▶ TESTO PROPOSTO
IMMACOLATA CONCEZIONE
“Hai
forse mangiato dell’albero di cui ti avevo comandato di non mangiare?” (Gen 3,11). Ecco cosa c’è fin dall’inizio:
una disobbedienza frutto di sfiducia. E’
evidente che, per Adamo e la donna e ciò che rappresentano, Dio non è sufficientemente
credibile; la donna si fida di più del serpente e Adamo si fida di più della
donna. Dio ha detto di non mangiare dell’albero, perché ciò porta alla morte,
ma il serpente ha detto: “ Non morirete
affatto!” (Gen 3,4) e i due hanno scelto. Non sono cattivi: sono sciocchi.
Nulla è cambiato, infatti Genesi, racconta la storia di sempre.
Consentitemi di fare un esempio un po’ azzardato: quando acquistiamo un nuovo
elettrodomestico, vi troviamo allegate le istruzioni per farlo funzionare, ma
se ci fidiamo più delle nostre conoscenze o del nostro intuito e non le
leggiamo, rischiamo di danneggiarlo. Così ha fatto la prima comunità umana,
così facciamo noi. Non ci fidiamo del Creatore, anche se a parole diciamo il
contrario; facciamo di testa nostra, perché, in fondo, pensiamo di saperne di
più. I risultati però sono sotto gli occhi di tutti, perché, non illudiamoci,
dalle scelte e decisioni, discendono sempre delle conseguenze. Dio non ci
caccia, siamo noi che scegliamo di non stare con Lui. Dio è il Padre che
attende sulla porta il ritorno del figlio prodigo.
Quando leggiamo Genesi, ci sembra che a ogni passo Dio si penta di avere
creato l’uomo: basta guardare la vicenda del Diluvio, ma se non ci lasciamo
guidare dalle precomprensioni e facciamo attenzione, ci accorgiamo che la
realtà è completamente diversa. Dio non vuole distruggere, Dio vuole risanare.
Anche dopo l’incontro con Adamo e la donna, è vero che Dio li ha cacciati da
Eden, ma non li ha abbandonati a se stessi (li ha rivestiti con delle tuniche)
e soprattutto gli ha dato la possibilità di generare i figli. Infatti la donna
che, fino a quel momento non ha nome, diventa Eva (dall’ebraico HAWWA’H, “essere vivente” , “colei che dà la vita”, “madre
dei viventi”). Dio non vuole la nostra fine, ma vuole che raggiungiamo il
nostro fine.

▶ MATERIALE ESTRATTO
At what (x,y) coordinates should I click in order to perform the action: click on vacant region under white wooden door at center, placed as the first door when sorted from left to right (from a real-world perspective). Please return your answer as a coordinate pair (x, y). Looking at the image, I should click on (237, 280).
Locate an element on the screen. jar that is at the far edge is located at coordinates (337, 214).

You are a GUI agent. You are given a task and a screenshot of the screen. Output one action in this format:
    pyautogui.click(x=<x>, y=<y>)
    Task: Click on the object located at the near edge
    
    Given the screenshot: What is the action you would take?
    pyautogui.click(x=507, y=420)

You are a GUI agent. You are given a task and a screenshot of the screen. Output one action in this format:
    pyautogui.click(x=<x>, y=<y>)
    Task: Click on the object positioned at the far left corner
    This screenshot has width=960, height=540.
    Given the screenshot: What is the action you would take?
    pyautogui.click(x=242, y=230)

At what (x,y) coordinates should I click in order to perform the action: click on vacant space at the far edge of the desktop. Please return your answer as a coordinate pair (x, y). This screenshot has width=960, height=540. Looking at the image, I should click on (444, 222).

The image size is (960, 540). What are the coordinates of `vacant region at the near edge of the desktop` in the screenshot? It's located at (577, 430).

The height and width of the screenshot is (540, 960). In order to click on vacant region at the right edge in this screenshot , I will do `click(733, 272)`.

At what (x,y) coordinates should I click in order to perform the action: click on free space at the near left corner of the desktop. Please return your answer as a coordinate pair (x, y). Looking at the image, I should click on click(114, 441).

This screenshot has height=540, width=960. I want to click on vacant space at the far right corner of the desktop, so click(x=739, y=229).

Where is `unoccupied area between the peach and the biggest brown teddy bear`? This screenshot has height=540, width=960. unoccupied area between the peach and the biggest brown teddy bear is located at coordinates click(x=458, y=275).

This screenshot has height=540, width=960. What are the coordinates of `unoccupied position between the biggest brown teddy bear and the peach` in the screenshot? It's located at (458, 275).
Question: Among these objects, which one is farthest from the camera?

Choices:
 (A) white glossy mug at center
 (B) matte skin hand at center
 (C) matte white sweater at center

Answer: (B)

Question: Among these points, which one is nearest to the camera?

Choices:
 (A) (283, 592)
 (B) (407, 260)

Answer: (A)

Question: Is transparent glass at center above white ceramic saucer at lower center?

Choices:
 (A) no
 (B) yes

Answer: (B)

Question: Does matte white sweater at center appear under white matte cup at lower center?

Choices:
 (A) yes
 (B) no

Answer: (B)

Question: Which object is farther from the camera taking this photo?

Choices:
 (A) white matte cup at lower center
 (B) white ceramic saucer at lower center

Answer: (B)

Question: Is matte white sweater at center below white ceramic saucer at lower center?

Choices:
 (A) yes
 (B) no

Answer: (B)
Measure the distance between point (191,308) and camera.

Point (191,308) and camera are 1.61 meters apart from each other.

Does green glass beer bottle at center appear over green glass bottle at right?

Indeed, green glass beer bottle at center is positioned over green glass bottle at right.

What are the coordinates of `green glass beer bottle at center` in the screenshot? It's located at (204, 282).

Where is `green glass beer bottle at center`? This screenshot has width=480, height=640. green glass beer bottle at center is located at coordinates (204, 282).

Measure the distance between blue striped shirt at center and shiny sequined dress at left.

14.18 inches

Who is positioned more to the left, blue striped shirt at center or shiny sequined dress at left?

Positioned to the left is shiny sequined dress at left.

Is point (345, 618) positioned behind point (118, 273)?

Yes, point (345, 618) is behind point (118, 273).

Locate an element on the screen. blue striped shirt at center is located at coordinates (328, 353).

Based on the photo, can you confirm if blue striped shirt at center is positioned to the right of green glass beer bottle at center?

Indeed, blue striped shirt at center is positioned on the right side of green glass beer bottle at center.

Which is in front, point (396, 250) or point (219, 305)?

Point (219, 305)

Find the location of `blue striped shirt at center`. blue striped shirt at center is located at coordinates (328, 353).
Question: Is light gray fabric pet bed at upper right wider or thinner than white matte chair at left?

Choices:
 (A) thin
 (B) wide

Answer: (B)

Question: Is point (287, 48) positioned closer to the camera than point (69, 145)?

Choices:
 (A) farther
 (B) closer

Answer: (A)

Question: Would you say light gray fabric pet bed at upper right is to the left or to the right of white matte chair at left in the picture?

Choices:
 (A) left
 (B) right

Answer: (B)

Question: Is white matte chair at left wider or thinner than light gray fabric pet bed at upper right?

▶ CONSEGNA A
Per favore, riassumi in forma più breve il paragrafo del testo proposto che comincia con «Consentitemi di fare un esempio», mantenendone i fatti principali.
▶ CONSEGNA B
Continua il testo proposto sull'Immacolata Concezione dopo la sua ultima frase.

▶ RISULTATO A
Chi compra un nuovo elettrodomestico e, fidandosi del proprio intuito, non legge le istruzioni, rischia di danneggiarlo. Allo stesso modo la prima comunità umana, e noi con lei, non si fida del Creatore e fa di testa propria, convinta di saperne di più. Ma dalle scelte discendono sempre conseguenze. Non è Dio a cacciarci: siamo noi a scegliere di non stare con Lui. Dio è il Padre che attende sulla porta il ritorno del figlio prodigo.

▶ RISULTATO B
Il Cristo, Dio che si è fatto carne, è Colui che rende possibile tutto
questo; Maria è la prima collaboratrice del progetto di Dio. Attraverso i suoi
Sì, a partire dal primo all’arcangelo, Dio ha potuto sanare la ferita provocata
nella natura umana. Maria è Immacolata, perché ha ricevuto fin dalla nascita,
ciò che noi otteniamo col Battesimo. Non dobbiamo sentire gelosia per questo; a
Lei è stato chiesto molto e poi il Suo ruolo è unico e speciale. Tra l’altro
Maria anticipa il destino di tutti noi.
Il fatto che sia Immacolata, non significa che i suoi Sì fossero
automatici e senza fatica; Maria è la donna del Sì, non perché costretta dalla
Sua natura, ma perché si fidava di Dio. Chissà quanta fatica e quanto dolore
nell’accompagnare quel Suo Figlio? Eppure non si è tirata indietro, perché ha
compreso che solo in Dio c’è salvezza.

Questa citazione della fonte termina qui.